Längere Schulschließungen wirken sich besonders in den kritischen frühen Phasen des Leseerwerbs negativ auf die Leistung von Kindern aus. Das Ausmaß dieses Effekts untersuchte nun eine Studie des Salzburger Psychologen und Leseforschers Fabio Richlan. Gleichzeitig konnte er zeigen, dass sich die Lesedefizite mit Computerprogrammen zur häuslichen Leseförderung kompensieren lassen. Interessierte Eltern können sich für weitere Studien beim Leseforschungsteam melden.#

Dr. Fabio Richlan
Dr. Fabio Richlan
Foto: Kolarik

Richlan wird in einem aktuell an der Elite-Universität Stanford durchgeführten Ranking zu den weltweit zwei Prozent der bedeutendsten Forscher gezählt.

Drei Monate lang keine Schule bedeutet für Kinder beim Lesen lernen einen Leistungsrückschritt von einem Monat. Das zeigen Untersuchungen aus Vor-Corona-Zeiten in den USA, wo die Sommerferien drei Monate lang dauern.
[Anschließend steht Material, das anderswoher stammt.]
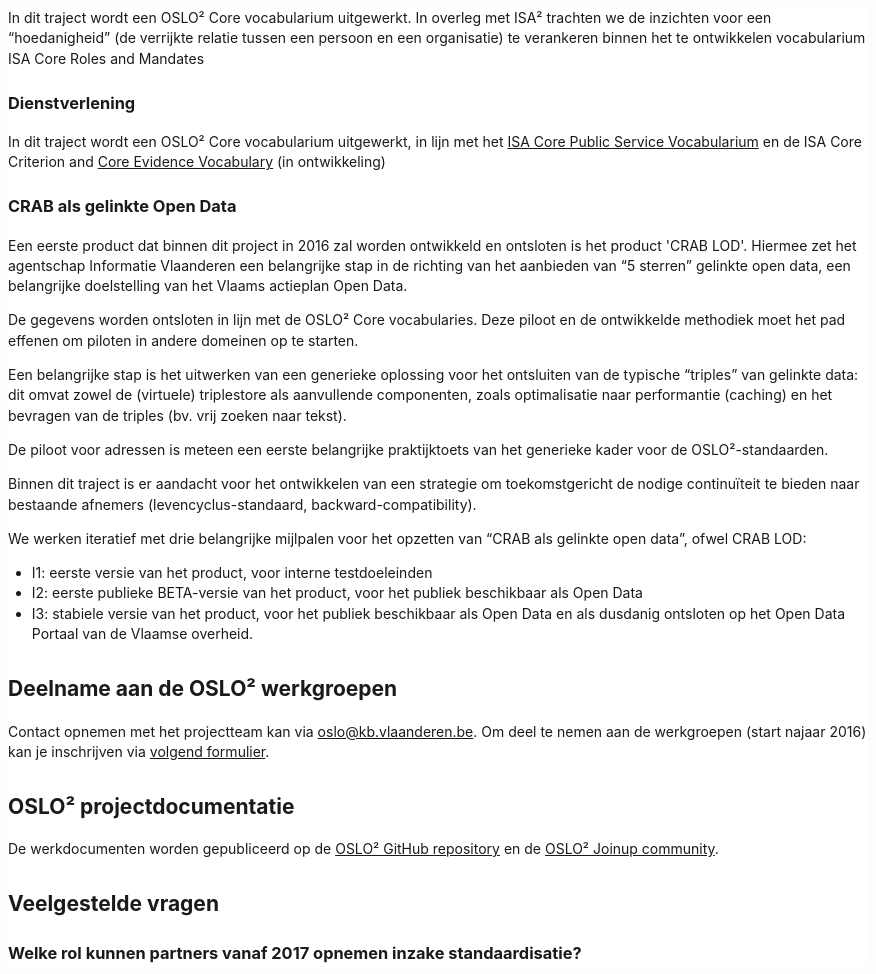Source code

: In dit traject wordt een OSLO² Core vocabularium uitgewerkt. In overleg met ISA² trachten we de inzichten voor een “hoedanigheid” (de verrijkte relatie tussen een persoon en een organisatie) te verankeren binnen het te ontwikkelen vocabularium ISA Core Roles and Mandates

### Dienstverlening

In dit traject wordt een OSLO² Core vocabularium uitgewerkt, in lijn met het [ISA Core Public Service Vocabularium](https://joinup.ec.europa.eu/asset/core_public_service/description) en de ISA Core Criterion and [Core Evidence Vocabulary](https://joinup.ec.europa.eu/node/148216) (in ontwikkeling)

### CRAB als gelinkte Open Data

Een eerste product dat binnen dit project in 2016 zal worden ontwikkeld en ontsloten is het product 'CRAB LOD'. Hiermee zet het agentschap Informatie Vlaanderen een belangrijke stap in de richting van het aanbieden van “5 sterren” gelinkte open data, een belangrijke doelstelling van het Vlaams actieplan Open Data.

De gegevens worden ontsloten in lijn met de OSLO² Core vocabularies. Deze piloot en de ontwikkelde methodiek moet het pad effenen om piloten in andere domeinen op te starten.

Een belangrijke stap is het uitwerken van een generieke oplossing voor het ontsluiten van de typische “triples” van gelinkte data: dit omvat zowel de (virtuele) triplestore als aanvullende componenten, zoals optimalisatie naar performantie (caching) en het bevragen van de triples (bv. vrij zoeken naar tekst).

De piloot voor adressen is meteen een eerste belangrijke praktijktoets van het generieke kader voor de OSLO²-standaarden.

Binnen dit traject is er aandacht voor het ontwikkelen van een strategie om toekomstgericht de nodige continuïteit te bieden naar bestaande afnemers (levencyclus-standaard, backward-compatibility).

We werken iteratief met drie belangrijke mijlpalen voor het opzetten van “CRAB als gelinkte open data”, ofwel CRAB LOD:

* I1: eerste versie van het product, voor interne testdoeleinden
* I2: eerste publieke BETA-versie van het product, voor het publiek beschikbaar als Open Data
* I3: stabiele versie van het product, voor het publiek beschikbaar als Open Data en als dusdanig ontsloten op het Open Data Portaal van de Vlaamse overheid.

## Deelname aan de OSLO² werkgroepen

Contact  opnemen met het projectteam kan via [oslo@kb.vlaanderen.be](mailto:oslo@kb.vlaanderen.be). Om deel te nemen aan de werkgroepen (start najaar 2016) kan je inschrijven via [volgend formulier](http://bit.ly/naarOSLO).

## OSLO² projectdocumentatie

De werkdocumenten worden gepubliceerd op de [OSLO² GitHub repository](https://github.com/Informatievlaanderen/OSLO) en de [OSLO² Joinup community](https://joinup.ec.europa.eu/community/oslo2/home).

## Veelgestelde vragen

### Welke rol kunnen partners vanaf 2017 opnemen inzake standaardisatie?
Fabio Richlan vom Center for Cognitive Neuroscience und Fachbereich Psychologie der Universität Salzburg hat nun untersucht, welche Auswirkungen die Corona-bedingten Schulschließungen bzw. der reduzierte Präsenzunterricht auf den Leseerwerb von Schülern der ersten und zweiten Volkschulklasse, also in der kritischen Lernphase, haben. Es gibt starke Hinweise, dass vor allem diejenigen Kinder, die sich beim Lesen lernen ohnehin schon schwertun, durch längere Absenzen vom Unterricht leistungsmäßig zurückgeworfen werden und die Defizite kaum mehr aufholen können. „Auch wenn es individuell große Unterschiede gibt, ist das ein alarmierendes Ergebnis,“ sagt Richlan. „Wir wollten in unserer Studie herausfinden, ob die negativen Auswirkungen durch ein kontinuierliches evidenzbasiertes häusliches Computer-Lesetrainingsprogramm minimiert werden können.“

Die Computerprogramme wurden den Eltern kostenlos zur Verfügung gestellt. Die Studie, die in Zusammenarbeit mit der Pädagogischen Hochschule Salzburg durchgeführt wurde, startete zu Beginn der Sommerferien 2020 mit einer Lernstandserhebung. Zwölf Kinder übten dann - unter Mitwirkung der Eltern - zwölf Wochen lang drei bis fünf Mal pro Woche je 15-20 Minuten. Das Ergebnis des danach wieder durchgeführten Lesetests hat die Forscher überrascht. „Eigentlich wäre das Ziel gewesen, nur das Niveau zu halten. Denn wenn man von der Literatur ausgeht, würde man erwarten, dass die Leseleistung während der Ferien schlechter wird. Bei uns sind die Kinder durchschnittlich sogar besser geworden, ob bei der Zuordnung der Buchstaben zu Lauten, der Lesegenauigkeit oder der Leseflüssigkeit, im Extremfall betrug die Leistungssteigerung bis zu 50 Prozent“ resümiert Richlan, weist aber zugleich auf beträchtliche individuelle Unterschiede hin. „Wer vorher schon gut war, hat zum Beispiel weniger profitiert.“

Jetzt wollen die Forscher im Detail untersuchen, welche weiteren Faktoren wie Persönlichkeit des Kindes, Lesegewohnheiten in der Familie, Lesevorgeschichte der Eltern oder sozioökonomischer Status - zusätzlich zur Ausgangsleistung der Schüler/innen - für den Erfolg eines Lesetrainings wichtig sind. Die Ergebnisse sollen in internationalen Fachzeitschriften publiziert werden.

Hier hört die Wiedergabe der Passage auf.